ClearGen aims to double its number of workflow partnerships in 2026 and lean into both large and small acquisitions. While ambitions are high in investing capital, ClearGen intends to keep the same standards they have underwritten in the past; “We’re not sacrificing our underwriting standards to make that happen—which I think is key,” Fox said.
“Some developers in the past or owners of assets in the past have got off course focusing too much on growth without thinking about whether it makes sense to make those investments,” Fox said. “They’re doing it in an interest of growth rather than in the interest of scale.”
Founder and CEO of Renewable Properties, Aaron Halimi, told NPM that he is seeing strong demand for well-developed assets. “In the same token, we are seeing a lot more opportunity in the market or a lot more assets coming to market where maybe a smaller developer wasn’t as well capitalized, wasn’t able to safe harbor, or wanted to make the transition to an IPP but in light of everything that happened last year, is unable to raise the money to do that.”
“We are seeing more project acquisition opportunities over the last three-to-six months than we’ve seen historically because of that,” added Halimi. “What you’ll see first is guys trying to sell projects at a price that is distressed and if they can’t do that then the music stops.”
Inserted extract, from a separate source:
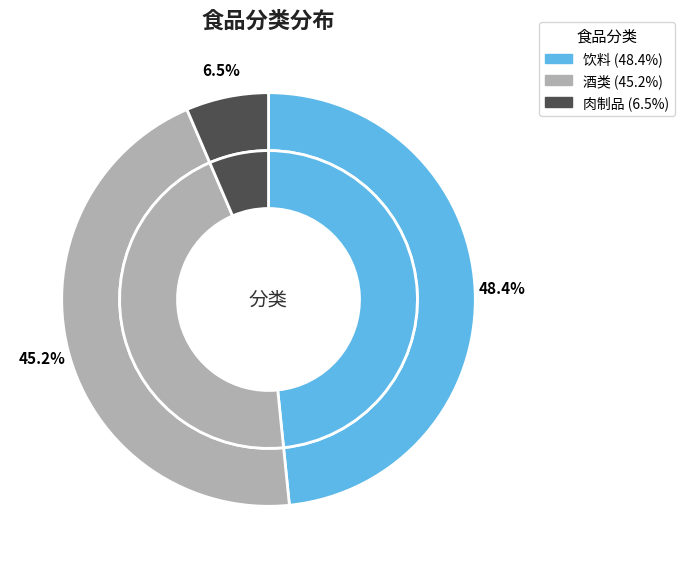

Is the sum of 饮料 and 酒类 greater than half?

Yes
Halimi said that his read is that the big infrastructure funds that are investing in the space putting large amounts of money behind developers are doing it with an eye towards wanting the developer to acquire a bunch of projects and platforms in order to scale quickly.
“I know that through our capital raise efforts and conversations that we’re having that there’s a handful of big infrastructure funds that are wanting to back a platform to then go and consolidate,” said Halimi.
Halimi said the company is planning to start construction on 125 megawatts in 2026. Renewable Properties’ total development pipeline is more than 1.7 GW across 240 projects.